**課題内容**
以下のすべてのエントリについて、画像を除いた各行を一字一句変えずに書き写してください。

**演習の入力**
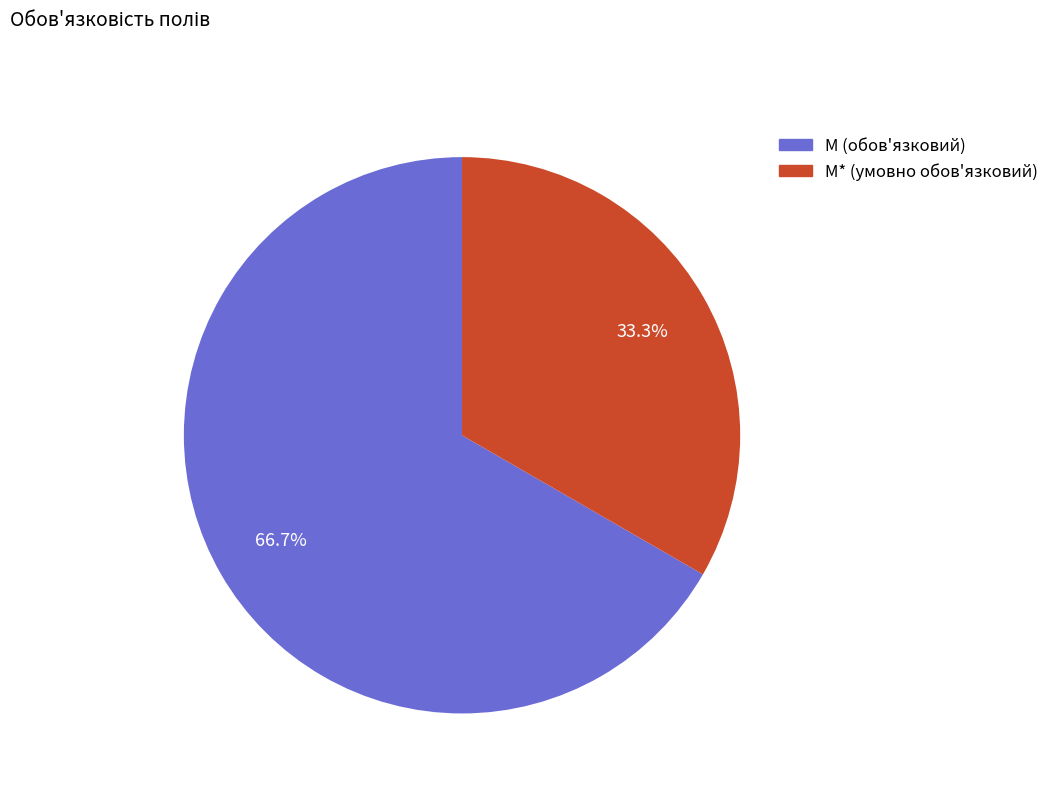

The M (обов'язковий) slice represents 67% of the pie. True or false?

True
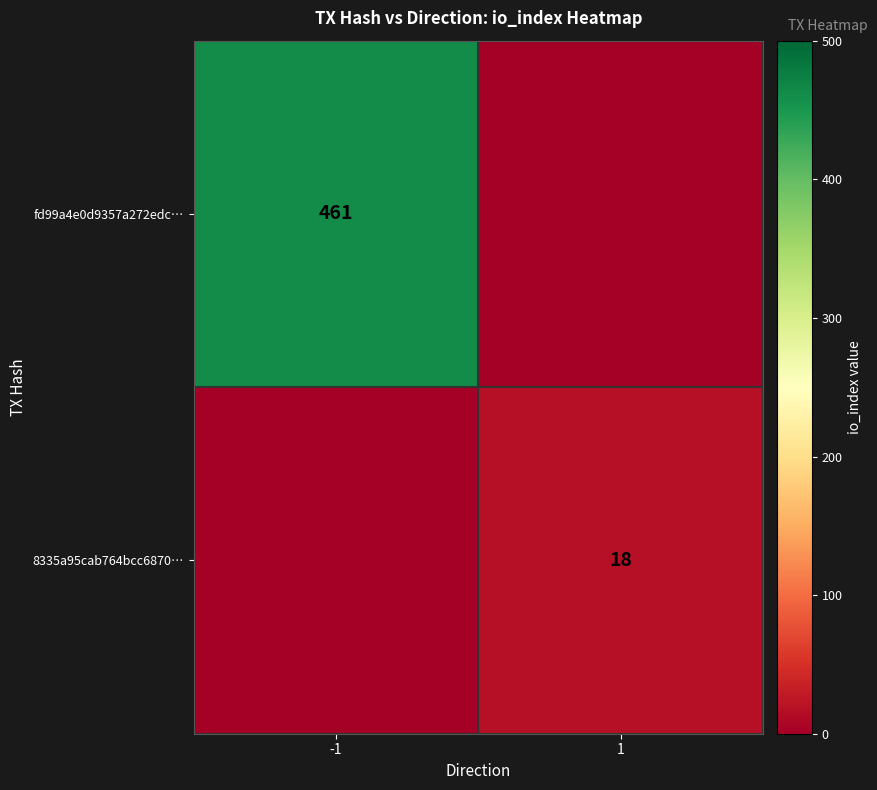

True or false: 8335a95cab764bcc6870… has a value of 18 at 1.

True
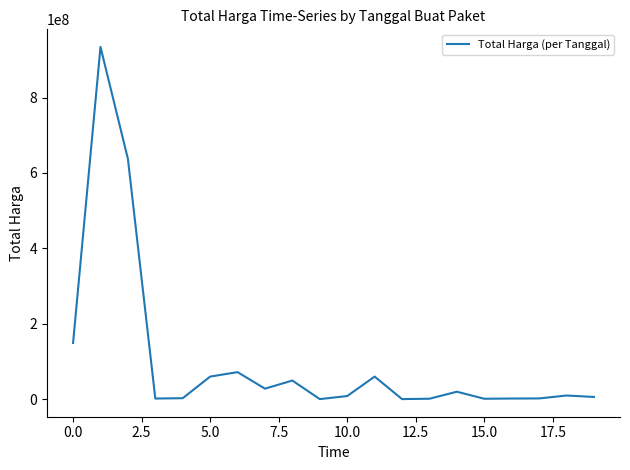

What is the greatest value displayed?

934200000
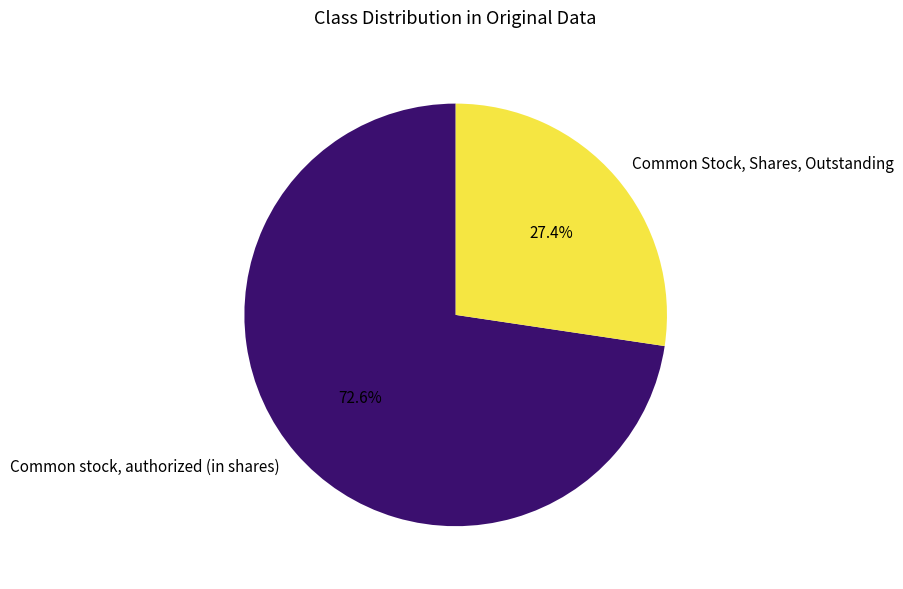

Approximately how many times larger is the value at Common Stock, Shares, Outstanding compared to Common stock, authorized (in shares)?

0.4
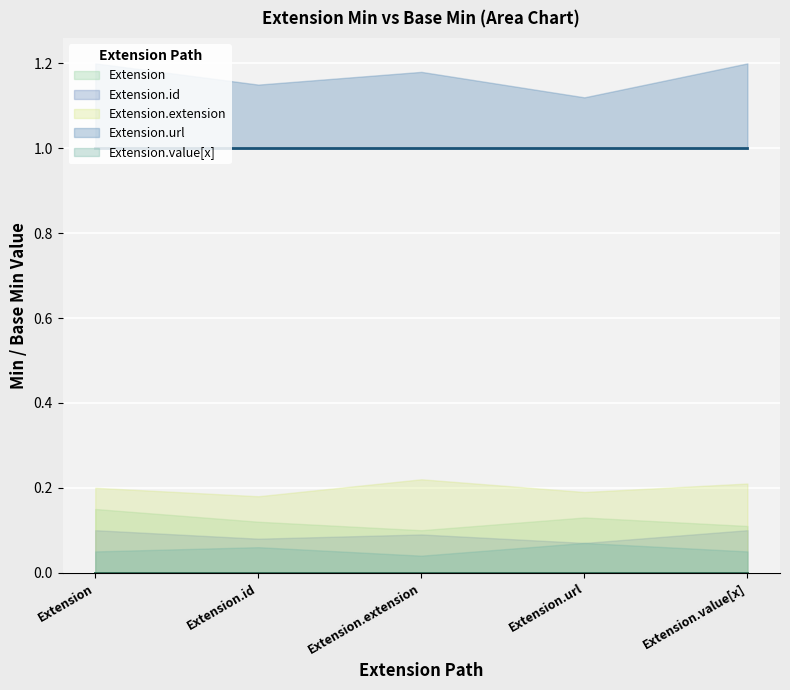

Which category has the lowest value in the Extension.id series?

Extension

**演習の解答**
The M (обов'язковий) slice represents 67% of the pie. True or false?

True

True or false: 8335a95cab764bcc6870… has a value of 18 at 1.

True

What is the greatest value displayed?

934200000

Approximately how many times larger is the value at Common Stock, Shares, Outstanding compared to Common stock, authorized (in shares)?

0.4

Which category has the lowest value in the Extension.id series?

Extension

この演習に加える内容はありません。